Botched upgrade effort sidelines Coast Guard cutters
Lengthening their hulls left them weakened. Eight are docked as unsafe.
By JEAN HELLER
Published December 2, 2006
The Coast Guard is scrambling to cover vital missions around Florida after eight Key West-based cutters were removed from service.
The 123-foot boats were docked because of structural defects that could cause them to break up in heavy seas.
The boats played major roles in Coast Guard antidrug operations and homeland security, as well as immigration control and boater safety.
The decision to dock them ends a program to upgrade 49 of the cutters so they could remain in service until the next generation of patrol craft can be built.
The problem is viewed as a setback to the Coast Guard's 25-year, $24-billion plan called Deepwater to replace or rebuild all its large cutters, helicopters and airplanes.
"We are making necessary adjustments to deploy aircraft and ships from other areas to maintain our robust coverage in the area while we develop a long-term solution," Adm. Thad Allen, commandant of the Coast Guard, said Thursday.
The eight cutters operated in the Coast Guard's 7th District, an area covering Florida from the Big Bend east into the Atlantic Ocean, north to the North Carolina-South Carolina border and south to Puerto Rico and the Dominican Republic.
The eight boats represent a loss of more than 15 percent of the Coast Guard's 52-cutter fleet operating in District 7.
That territory includes all of the Tampa Bay region's coastline.
Rep. C.W. Bill. Young, R-Indian Rocks Beach, a ranking member of the House Appropriations Committee, called the situation very serious.
"I don't know how this situation developed; I don't think the Coast Guard knows yet how this situation developed," Young said in an interview. "The ships are out of service and may never be serviceable. You can't send ships to sea with cracked hulls and cracked decks."
Petty Officer Jennifer Johnson, a Coast Guard spokeswoman in Miami, said that given the damage to the boats, "we were worried about their capabilities in heavy seas."
Asked if the craft might have broken up in those conditions, Johnson replied, "That was our worst-case scenario, yes."
Only eight of the planned 49 hull conversions had been completed - at a cost of $100-million - when problems began to show up last year, and the conversions were suspended. The eight conversions were the cutters involved in this week's announcement.
Whether the patrol craft can be saved or whether they will have to be scrapped has yet to be determined, according to Cmdr. Jeff Carter, a spokesman for the Coast Guard in Washington.
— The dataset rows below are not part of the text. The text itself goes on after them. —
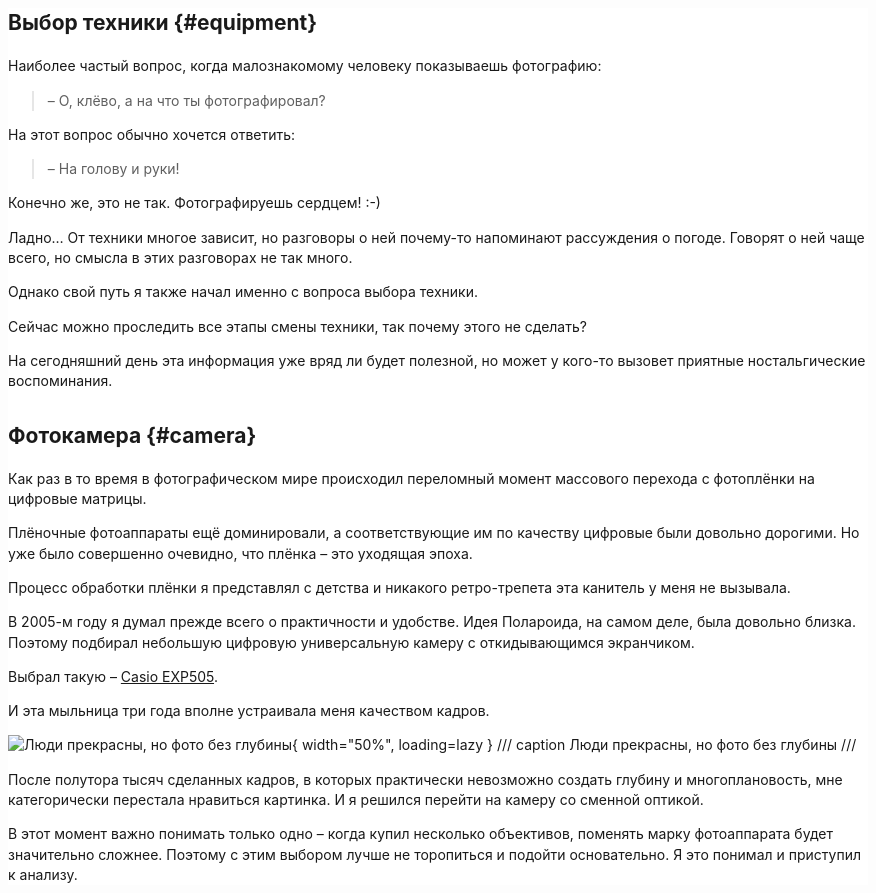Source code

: ## Выбор техники  {#equipment}

Наиболее частый вопрос, когда малознакомому человеку показываешь фотографию:

> – О, клёво, а на что ты фотографировал?

На этот вопрос обычно хочется ответить:

> – На голову и руки!

Конечно же, это не так.
Фотографируешь сердцем!
:-)

Ладно…
От техники многое зависит, но разговоры о ней почему-то напоминают рассуждения о погоде.
Говорят о ней чаще всего, но смысла в этих разговорах не так много.

Однако свой путь я также начал именно с вопроса выбора техники.

Сейчас можно проследить все этапы смены техники, так почему этого не сделать?

На сегодняшний день эта информация уже вряд ли будет полезной, но может у кого-то вызовет приятные ностальгические воспоминания.

## Фотокамера {#camera}

Как раз в то время в фотографическом мире происходил переломный момент массового перехода с фотоплёнки на цифровые матрицы.

Плёночные фотоаппараты ещё доминировали, а соответствующие им по качеству цифровые были довольно дорогими.
Но уже было совершенно очевидно, что плёнка – это уходящая эпоха.

Процесс обработки плёнки я представлял с детства и никакого ретро-трепета эта канитель у меня не вызывала.

В 2005-м году я думал прежде всего о практичности и удобстве.
Идея Полароида, на самом деле, была довольно близка.
Поэтому подбирал небольшую цифровую универсальную камеру с откидывающимся экранчиком.

Выбрал такую – [Casio EXP505](https://mobile-review.com/foto/camreview/casio-ex-p505.shtml).

И эта мыльница три года вполне устраивала меня качеством кадров.

![Люди прекрасны, но фото без глубины](img/camera_casio.jpg){ width="50%", loading=lazy }
/// caption
Люди прекрасны, но фото без глубины
///

После полутора тысяч сделанных кадров, в которых практически невозможно создать глубину и многоплановость, мне категорически перестала нравиться картинка.
И я решился перейти на камеру со сменной оптикой.

В этот момент важно понимать только одно – когда купил несколько объективов, поменять марку фотоаппарата будет значительно сложнее.
Поэтому с этим выбором лучше не торопиться и подойти основательно.
Я это понимал и приступил к анализу.
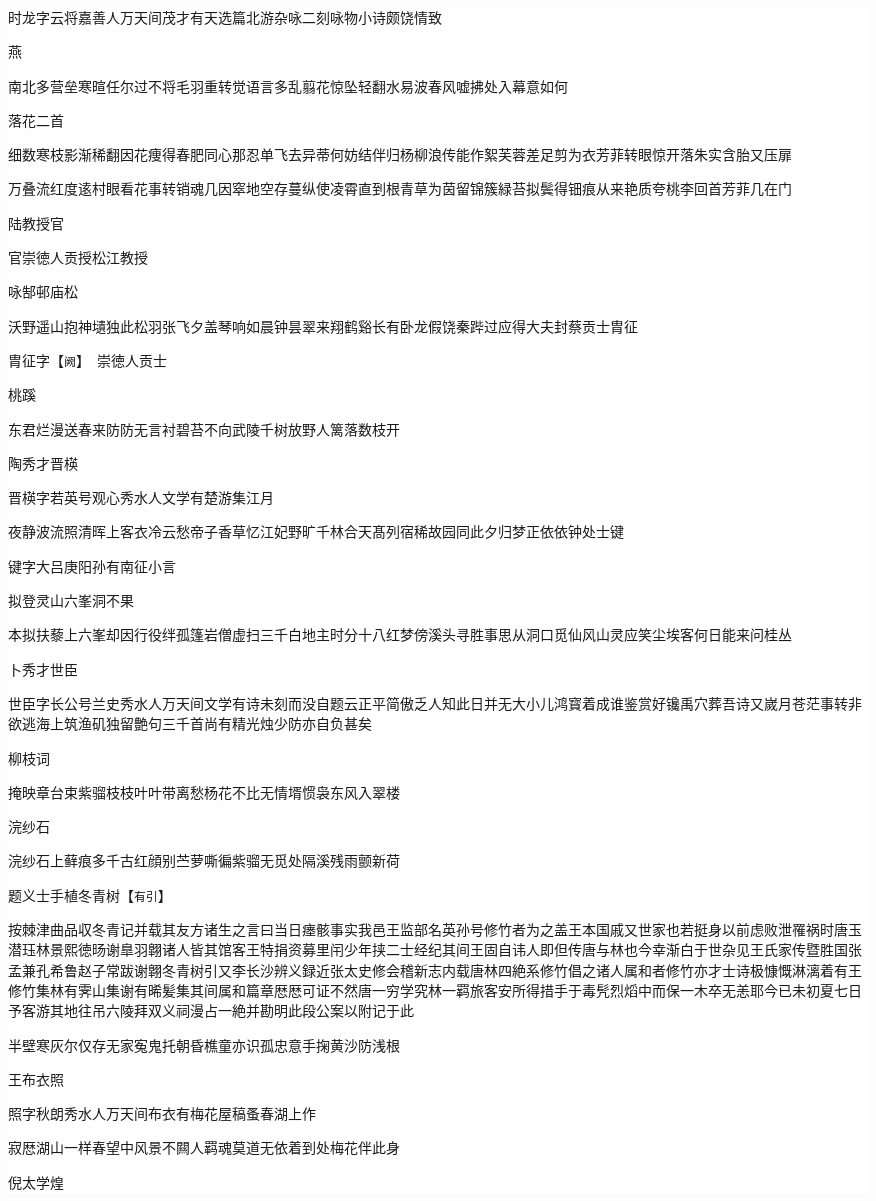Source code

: 时龙字云将嘉善人万天间茂才有天选篇北游杂咏二刻咏物小诗颇饶情致  

燕  

南北多营垒寒暄任尔过不将毛羽重转觉语言多乱翦花惊坠轻翻水易波春风嘘拂处入幕意如何  

落花二首  

细数寒枝影渐稀翻因花痩得春肥同心那忍单飞去异蒂何妨结伴归杨柳浪传能作絮芙蓉差足剪为衣芳菲转眼惊开落朱实含胎又压扉  

万叠流红度逺村眼看花事转销魂几因窣地空存蔓纵使凌霄直到根青草为茵留锦簇緑苔拟鬓得钿痕从来艳质夸桃李回首芳菲几在门  

陆教授官  

官崇徳人贡授松江教授  

咏郜邨庙松  

沃野遥山抱神壝独此松羽张飞夕盖琴响如晨钟昙翠来翔鹤谿长有卧龙假饶秦跸过应得大夫封蔡贡士胄征  

胄征字【`阙`】　崇徳人贡士  

桃蹊  

东君烂漫送春来防防无言衬碧苔不向武陵千树放野人篱落数枝开  

陶秀才晋楧  

晋楧字若英号观心秀水人文学有楚游集江月  

夜静波流照清晖上客衣冷云愁帝子香草忆江妃野旷千林合天髙列宿稀故园同此夕归梦正依依钟处士键  

键字大吕庚阳孙有南征小言  

拟登灵山六峯洞不果  

本拟扶藜上六峯却因行役绊孤篷岩僧虚扫三千白地主时分十八红梦傍溪头寻胜事思从洞口觅仙风山灵应笑尘埃客何日能来问桂丛  

卜秀才世臣  

世臣字长公号兰史秀水人万天间文学有诗未刻而没自题云正平简傲乏人知此日并无大小儿鸿寳着成谁鉴赏好镵禹穴葬吾诗又嵗月苍茫事转非欲逃海上筑渔矶独留艶句三千首尚有精光烛少防亦自负甚矣  

柳枝词  

掩映章台束紫骝枝枝叶叶带离愁杨花不比无情壻惯袅东风入翠楼  

浣纱石  

浣纱石上藓痕多千古红顔别苎萝嘶徧紫骝无觅处隔溪残雨颤新荷  

题义士手植冬青树【`有引`】  

按棘津曲品収冬青记并载其友方诸生之言曰当日瘗骸事实我邑王监部名英孙号修竹者为之盖王本国戚又世家也若挺身以前虑败泄罹祸时唐玉潜珏林景熙徳旸谢臯羽翺诸人皆其馆客王特捐资募里闬少年挟二士经纪其间王固自讳人即但传唐与林也今幸渐白于世杂见王氏家传暨胜国张孟兼孔希鲁赵子常跋谢翺冬青树引又李长沙辨义録近张太史修会稽新志内载唐林四絶系修竹倡之诸人属和者修竹亦才士诗极慷慨淋漓着有王修竹集林有霁山集谢有晞髪集其间属和篇章厯厯可证不然唐一穷学究林一羁旅客安所得措手于毒髠烈熖中而保一木卒无恙耶今已未初夏七日予客游其地往吊六陵拜双义祠漫占一絶并勘明此段公案以附记于此  

半壁寒灰尔仅存无家寃鬼托朝昏樵童亦识孤忠意手掬黄沙防浅根  

王布衣照  

照字秋朗秀水人万天间布衣有梅花屋稿蚤春湖上作  

寂厯湖山一样春望中风景不闗人羁魂莫道无依着到处梅花伴此身  

倪太学煌  
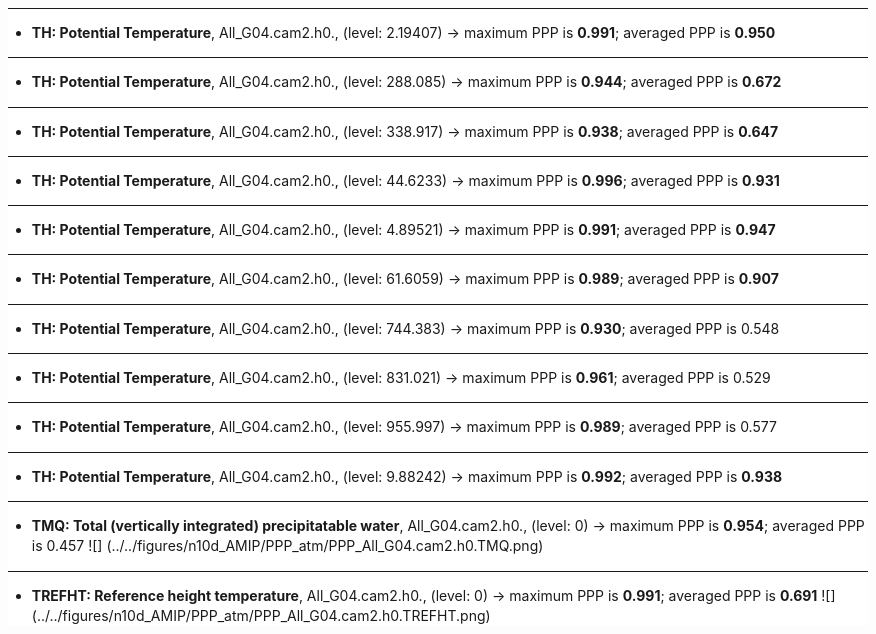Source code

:------ 
 
  * __TH: Potential Temperature__, All_G04.cam2.h0., (level: 2.19407) -> maximum PPP is __0.991__; averaged PPP is __0.950__ 
 
------ 
 
  * __TH: Potential Temperature__, All_G04.cam2.h0., (level: 288.085) -> maximum PPP is __0.944__; averaged PPP is __0.672__ 
 
------ 
 
  * __TH: Potential Temperature__, All_G04.cam2.h0., (level: 338.917) -> maximum PPP is __0.938__; averaged PPP is __0.647__ 
 
------ 
 
  * __TH: Potential Temperature__, All_G04.cam2.h0., (level: 44.6233) -> maximum PPP is __0.996__; averaged PPP is __0.931__ 
 
------ 
 
  * __TH: Potential Temperature__, All_G04.cam2.h0., (level: 4.89521) -> maximum PPP is __0.991__; averaged PPP is __0.947__ 
 
------ 
 
  * __TH: Potential Temperature__, All_G04.cam2.h0., (level: 61.6059) -> maximum PPP is __0.989__; averaged PPP is __0.907__ 
 
------ 
 
  * __TH: Potential Temperature__, All_G04.cam2.h0., (level: 744.383) -> maximum PPP is __0.930__; averaged PPP is 0.548 
 
------ 
 
  * __TH: Potential Temperature__, All_G04.cam2.h0., (level: 831.021) -> maximum PPP is __0.961__; averaged PPP is 0.529 
 
------ 
 
  * __TH: Potential Temperature__, All_G04.cam2.h0., (level: 955.997) -> maximum PPP is __0.989__; averaged PPP is 0.577 
 
------ 
 
  * __TH: Potential Temperature__, All_G04.cam2.h0., (level: 9.88242) -> maximum PPP is __0.992__; averaged PPP is __0.938__ 
 
------ 
 
  * __TMQ: Total (vertically integrated) precipitatable water__, All_G04.cam2.h0., (level: 0) -> maximum PPP is __0.954__; averaged PPP is 0.457  ![] (../../figures/n10d_AMIP/PPP_atm/PPP_All_G04.cam2.h0.TMQ.png)
 
------ 
 
  * __TREFHT: Reference height temperature__, All_G04.cam2.h0., (level: 0) -> maximum PPP is __0.991__; averaged PPP is __0.691__  ![] (../../figures/n10d_AMIP/PPP_atm/PPP_All_G04.cam2.h0.TREFHT.png)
"Right now we have them in what's called Charlie status, that is tied up at mooring to docks," Carter said. "They will remain there until we determine if there is an engineering solution."
Extensive inspections of the ships found significant buckling of the ship's structure beneath a main engine, hull weakness and deformation, engine shaft alignment problems and deck cracking, Coast Guard officials said.
The damage apparently occurred when 13 feet were added to the hulls at the stern, taking them from 110 feet to 123 feet long. The alterations would have increased maneuverability and extended operation life, which is normally 15 years per boat. Some of the boats in question already were 17 years old.
The Coast Guard has a total of 250 cutters deployed around the country.
The hull conversion work was supervised by Northrop Grumman and Lockheed Martin, and performed by their subcontractor, Bollinger Shipyards of Lockport, La.